Брат на суде не смотрел на Юлю. Отец, напротив: уставился на нее словно сыч. Он был почти такой, как она помнила: высокий, с густыми волосами, только теперь седыми. Оказалось, что у отца инвалидность, что-то с почками, поэтому он и подал на алименты. Брат распинался и говорил, что отец его бросил и сам алименты платил через раз. Внешне он был очень похож на отца, но вели они себя по-разному. Юля же просто сказала, что ей нужно взять под опеку брата, а для этого снять квартиру, и поэтому платить алименты она не может. Почему-то ей стало стыдно, хотя отец никогда не помогал им с мамой, но ей казалось, что судья осуждает их с братом, что они, два здоровых молодых человека, не хотят помочь больному отцу.

Алименты назначили обоим. Брат кричал и говорил, что это несправедливо, хотя по его ботинкам и часам не было видно, что он бедствует. Вот у Юли часов не было, а кроссовки были подклеены уже на раз пять. Она видела, как отец пытается пройти к ней сквозь толпу, но специально ушла из зала суда как можно быстрее, не хотела с ним говорить. Похоже, он не притворялся, так как двигался медленно и с трудом.

-Когда ты меня заберешь? – снова спрашивал Вадик.

-Совсем скоро, – отвечала Юля, и сердце сжималось: правильно брат сказал, это несправедливо.

-Ты всегда так говоришь, – обиделся Вадик. – Паша думает, что ты врешь.

Паша был единственным другом Вадика, но Юле он не очень нравился: подленький мальчишка, хотя, может, просто несчастный.

-Я не вру. Ты знаешь, что нужна квартира и деньги.

-У нас же есть квартира.

-Я тебе говорила: ее у меня забрали.

-Так разве бывает?

-Бывает.

Больше он говорить не хотел, обижался. И Юля не знала, как его успокоить.

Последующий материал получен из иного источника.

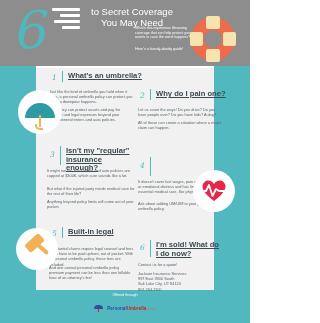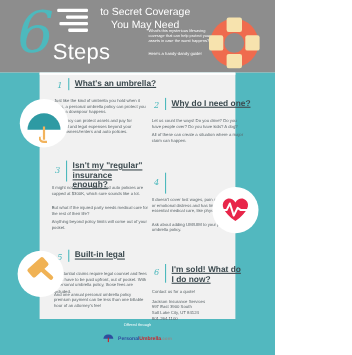"Steps" div.steps { html: <div>Steps</div> -> none }
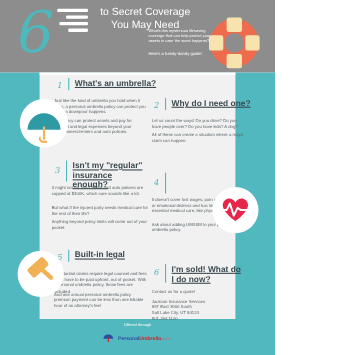"Why do I need one?" div.head { text: need -> pain }
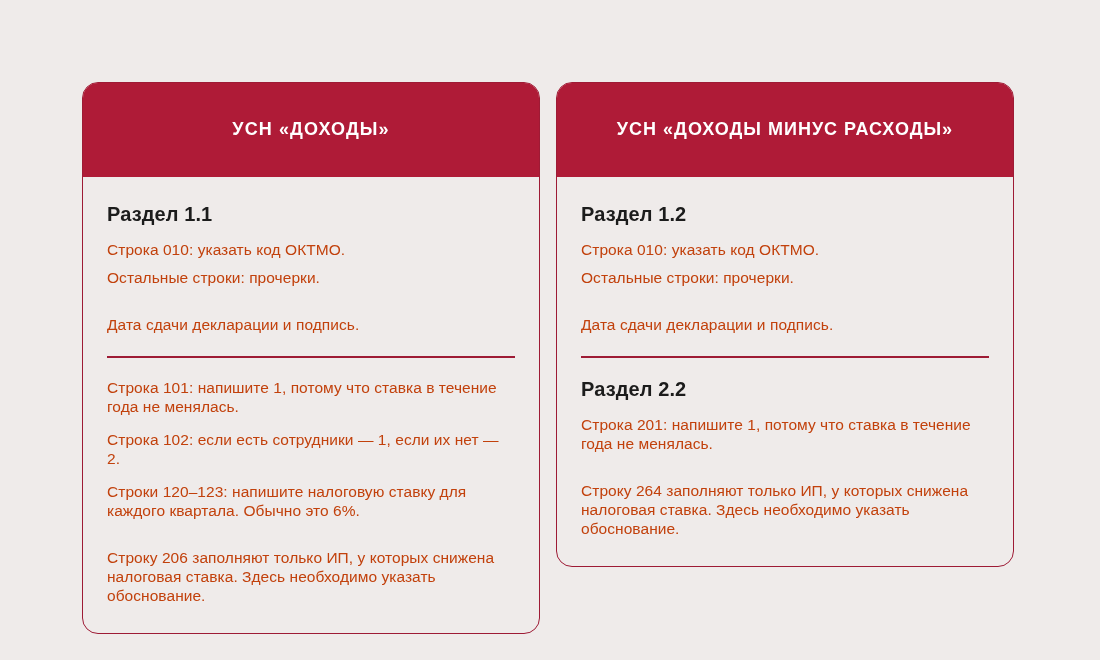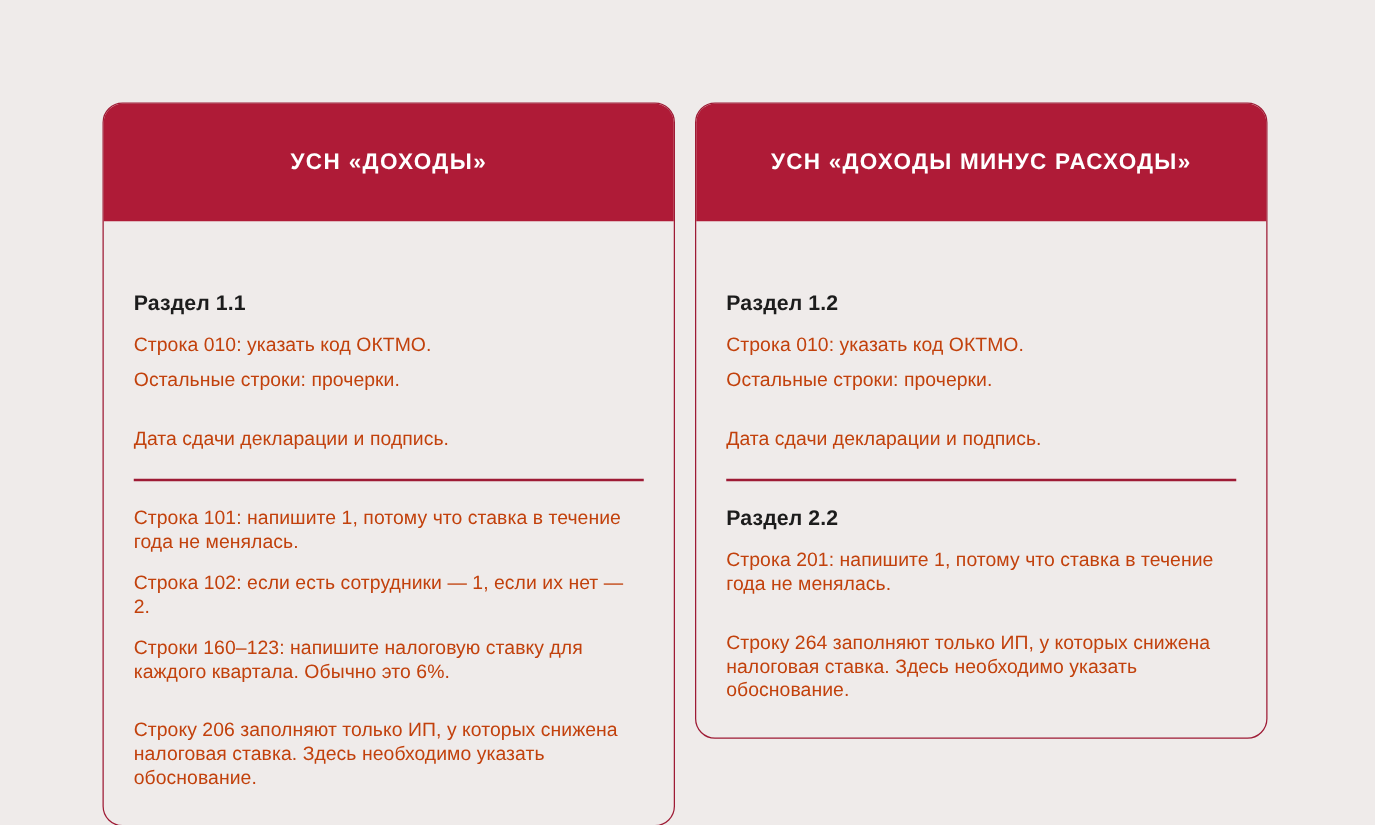"УСН «ДОХОДЫ»" .card { gap: 30px -> none }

От стресса и взятых дополнительных смен ей стало хуже: все чаще были приступы, а лицо от сыпи было таким красным, что на работе потребовали справку от дерматолога. Юля дерматологу ничего не сказала, соврала, что кожа у нее с детства такая, от мыла сохнет, а на специальные средства денег у нее нет. Ей поверили.

Она перевела отцу алименты уже шесть раз, когда случайно встретила его в супермаркете, куда ездила в начале месяца после зарплаты, закупалась дешевыми продуктами. Магазин был далеко, и ездить туда часто было сложно, зато выгодно, поэтому приходилось нагружать две спортивные сумки и толкаться с ними в троллейбусе.

Отца Юля не заметила, но он ее усмотрел, и сам подошел, да так, что она не успела среагировать.

-Юля, здравствуй.

Он оказался ниже, чем она помнила. Глаза у него слезились, руки тряслись. Выглядел даже хуже, чем тогда в зале суда.

-Как ты, дочка?

-Я не хочу с вами говорить, – отрезала Юля. – Пропустите.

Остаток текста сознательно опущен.